▸ **Document segment**:
* * * * * * * * *
At the final follow-up appointment, conducted when the patient reached 14 years and 2 months of age, his stature was measured at 153 cm, placing him within the 3-10 percentile range, with a corresponding standard deviation of -1.54. Despite this, his weight was found to be optimal, representing 121% of the expected value for his age and height. Upon physical examination, the patient’s testicular volume was noted to be 8 ml/8 ml, indicative of normal development, while his pubic hair had progressed to Tanner stage IV, signifying advanced pubertal maturation. Additionally, bilateral gynecomastia was observed, with the right breast classified as Tanner stage III and the left breast also at Tanner stage III.
Laboratory investigations, as detailed in Table 1, revealed lower-than-expected growth hormone levels in response to Growth Hormone Provocation tests. Specifically, the L-DOPA peak growth hormone value was recorded at 2.76 ng/mL, and the clonidine peak growth hormone value was slightly higher at 3.08 ng/mL. In light of these findings, the medical team recommended the initiation of growth hormone (GH) treatment to address the observed deficiency and promote optimal growth and development. This decision underscores the importance of proactive intervention to address endocrine imbalances and ensure the patient’s overall well- being and future health outcomes.
* * * * * * * * *
▸ **Supplied material**:
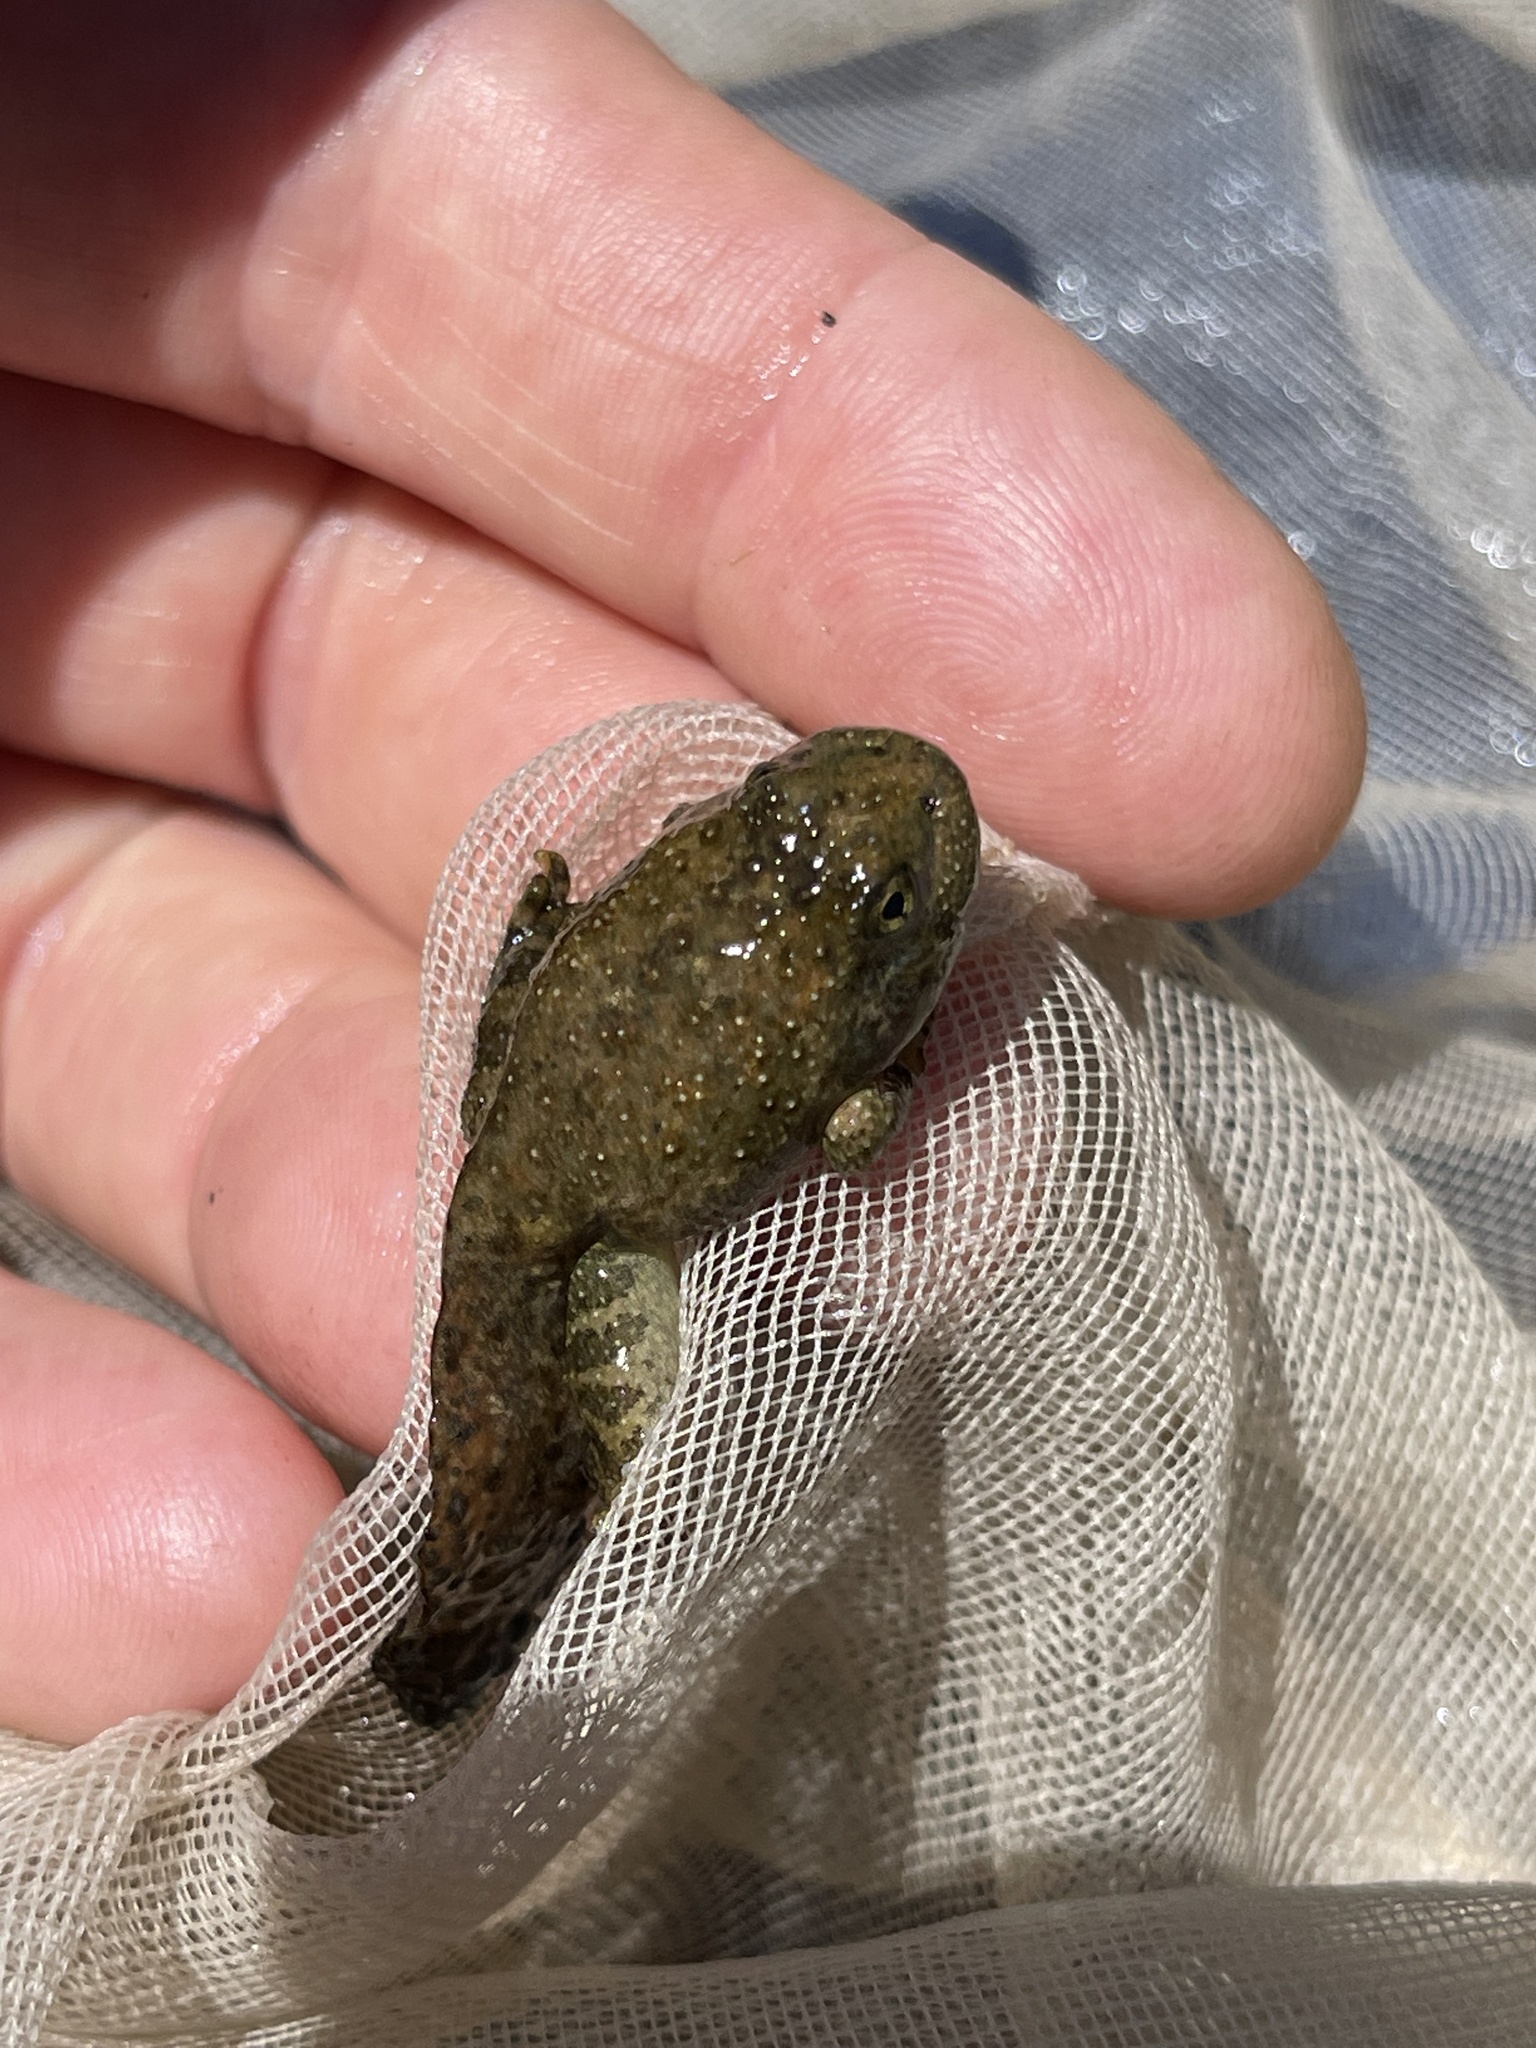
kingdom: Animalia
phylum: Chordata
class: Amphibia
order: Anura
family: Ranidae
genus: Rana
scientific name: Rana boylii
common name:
* * * * * * * * *
▸ **Things to do**:
a: Answer these questions from the case report above:
(i) What was the patient's height at the final follow-up appointment?
(ii) Which Tanner stage had his pubic hair reached?
(iii) What was the clonidine peak growth hormone value?
b: Continue the case report on the patient's growth hormone deficiency from its last sentence.

▸ **Responses**:
a:
(i) 153 cm
(ii) Tanner stage IV
(iii) 3.08 ng/mL

b:
| 8 Years 6 Months | 12 Years 11 Months | 14 Years 2 Months | Normal Range | |
|---|---|---|---|---|
| FSH (IU/L) | 1.26 | 1.59 | 1.2-19.2 | |
| LH(IU/L) | 0.36 | 2.84 | 1.24-8.62 | |
| Estradiol (pg/mL) | <11,8 | <10 | ||
| Testosterone (ng/mL) | 0.14 | 17.11 | 134.6 | <0.2 |
| ACTH(pg/mL) | 23.9 | 7.12 | 7.08 | |
| Cortisol(μg/ dL) | 24.4 | 30.9 | 16 | 6.7-22.6 |
| Prolactin(ng/mL) | 21.9 | 16.68 | 4.79-23.3 | |
| FT4(ng/dL) | 1.21 | 1.19 | 0.92 | 0.6-1.12 |
| TSH (mU/L) | 3.12 | 2.4 | 1.46 | 0.5-5 |
| Alfa-fetoprotein (ng/mL) | <1,7 | 0.5-5.5 | ||
| BetaHcg (mIU/mL) | <2 | <2 | ||
| 170HP (ng/mL) | 0.98 | 0.69 | 0-0.63 | |
| 11DOC (ng/dL) | 2.72 | 0.58 | 0-3.44 | |
| DHEAS(μg/ dL) | 70.5 | 135 | 80-560 | |
| SHBG(nmol/L) | 22.9 | Oct-57 | ||
| IGF-BP3(μg/ mL) | 5.3 | |||
| Somatomedin-C (ng/mL) | 311 | |||
| L-DOPA peak GH (ng/mL) | 2.76 | |||
| Clonidine peak GH (ng/mL) | 3.08 |
Table 1: Hormonal evaluation of the patient.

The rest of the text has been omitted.